Motherboard first reported on Damore's memo, entitled "Google's Ideological Echo Chamber," early on Saturday morning, after multiple Google employees took to Twitter to voice their concerns. The document has since been published in its entirety on Gizmodo. The memo has a ranting nature, and claims the gender gap within tech exists because women are biologically different from men in ways that make them less suited to engineering roles. Furthermore, Damore goes on to say that efforts to increase diversity by focusing on specific genders and races is discriminatory in itself. The memo came at a time when concerns about sexism in Silicon Valley are at an all time high.
Yesterday, Google CEO Sundar Pichai wrote a note to employees that has since been posted on The Keyword, a blog about goings-on at the company and product updates. Pichai's letter echoes some of the messaging previously sent by Danielle Brown, Google's VP of Diversity, Integrity, and Governance, by beginning with a reference to the right to free speech.
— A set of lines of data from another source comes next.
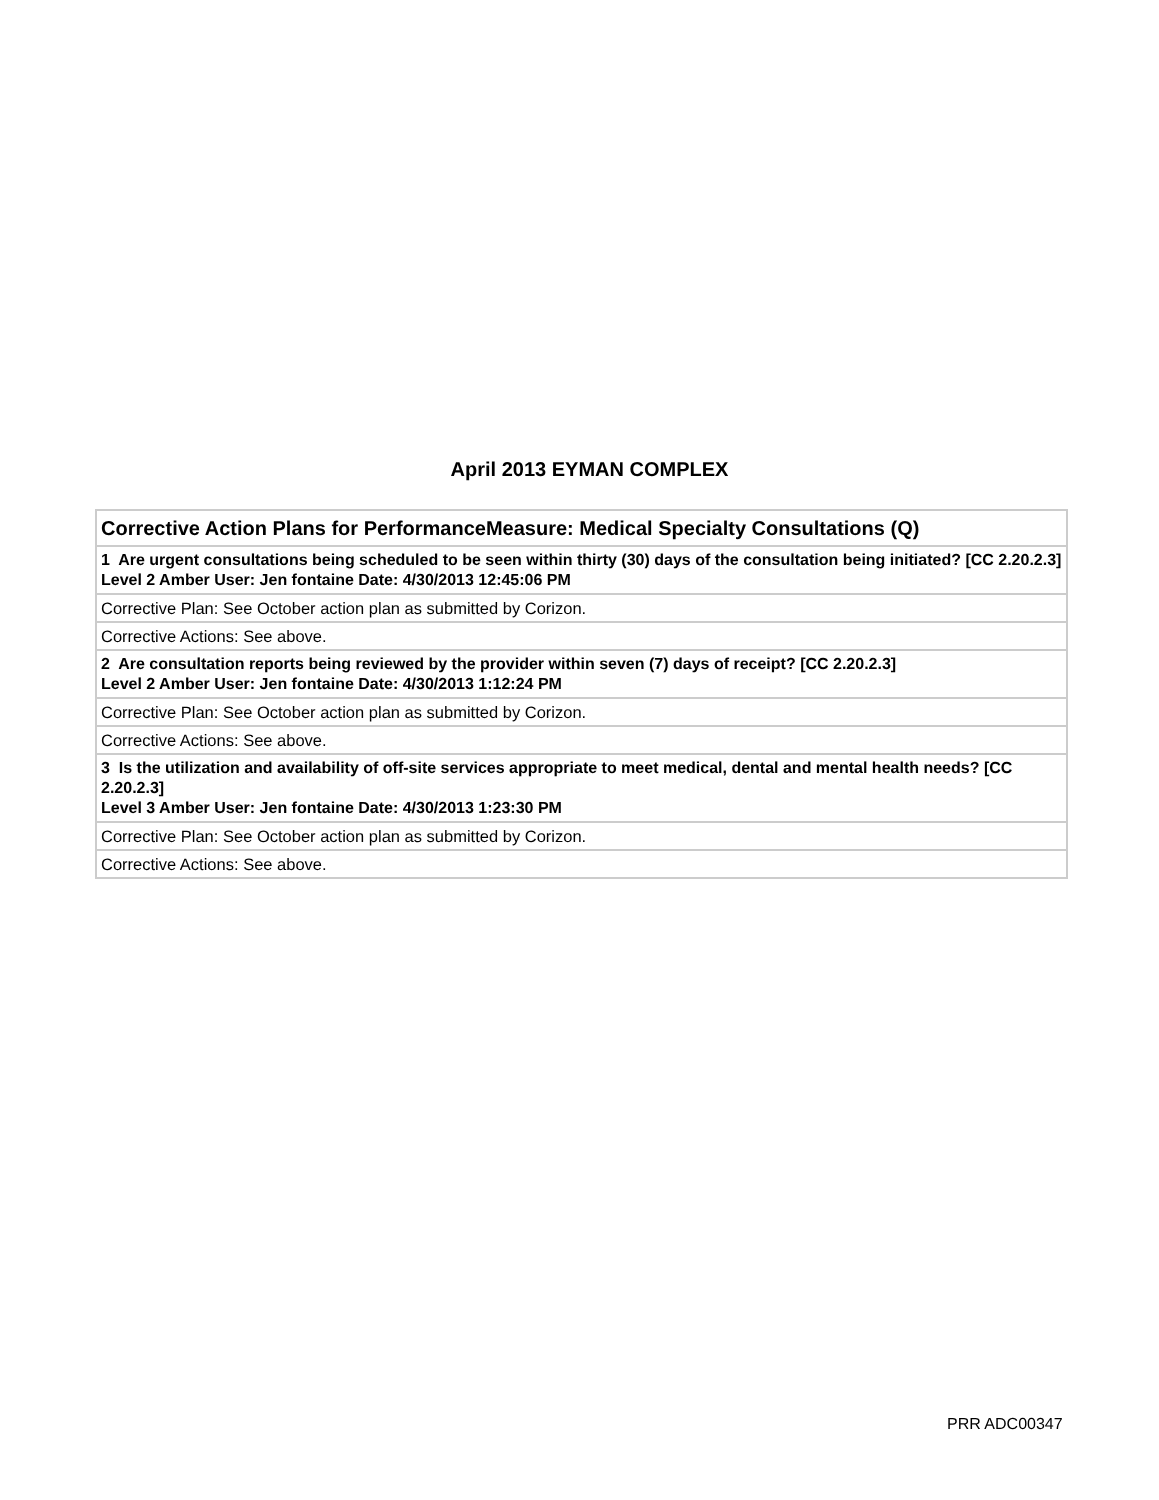April 2013 EYMAN COMPLEX
| Corrective Action Plans for PerformanceMeasure: Medical Specialty Consultations (Q) |
| 1 Are urgent consultations being scheduled to be seen within thirty (30) days of the consultation being initiated? [CC 2.20.2.3] Level 2 Amber User: Jen fontaine Date: 4/30/2013 12:45:06 PM |
| Corrective Plan: See October action plan as submitted by Corizon. |
| Corrective Actions: See above. |
| 2 Are consultation reports being reviewed by the provider within seven (7) days of receipt? [CC 2.20.2.3] Level 2 Amber User: Jen fontaine Date: 4/30/2013 1:12:24 PM |
| Corrective Plan: See October action plan as submitted by Corizon. |
| Corrective Actions: See above. |
| 3 Is the utilization and availability of off-site services appropriate to meet medical, dental and mental health needs? [CC 2.20.2.3] Level 3 Amber User: Jen fontaine Date: 4/30/2013 1:23:30 PM |
| Corrective Plan: See October action plan as submitted by Corizon. |
| Corrective Actions: See above. |
PRR ADC00347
"We strongly support the right of Googlers to express themselves, and much of what was in that memo is fair to debate, regardless of whether a vast majority of Googlers disagree with it," Pichai wrote.
Though Pichai continues to emphasize the importance of finding ways for employees to freely express themselves, he makes clear the memo violates Google's "basic values and our Code of Conduct, which expects 'each Googler to do their utmost to create a workplace culture that is free of harassment, intimidation, bias and unlawful discrimination.'"
Others have come out in support of Google's firing, saying that Damore's actions harmed his coworkers and fostered a hostile workplace. There's legitimacy to these claims. In his 2015 book Work Rules!: Insights from Inside Google That Will Transform How You Live and Lead, Laszlo Bock, Google's former SVP of People Operations details the company's overhaul of its performance review system. One element Bock notes is Google's peer review system, which operates on the "wisdom of crowds" theory: Your manager doesn't see everything, but your peers see the real you. Damore's memo presents the possibility that it affected his judgement of some of his colleagues, namely women and minorities, in his peer reviews — which has very real consequences under Google's performance review system and could impact salaries.
Google is already under fire for its salary practices. In April, the Department of Labor accused Google of gender pay discrimination, which the company denied.
The "anti-diversity" memo saga is likely far from over for Google, but the wider discussions it has sparked about diversity initiatives, free speech within companies, and how Silicon Valley handles dissent in corporate environments are ones that the entire tech industry has to grapple with.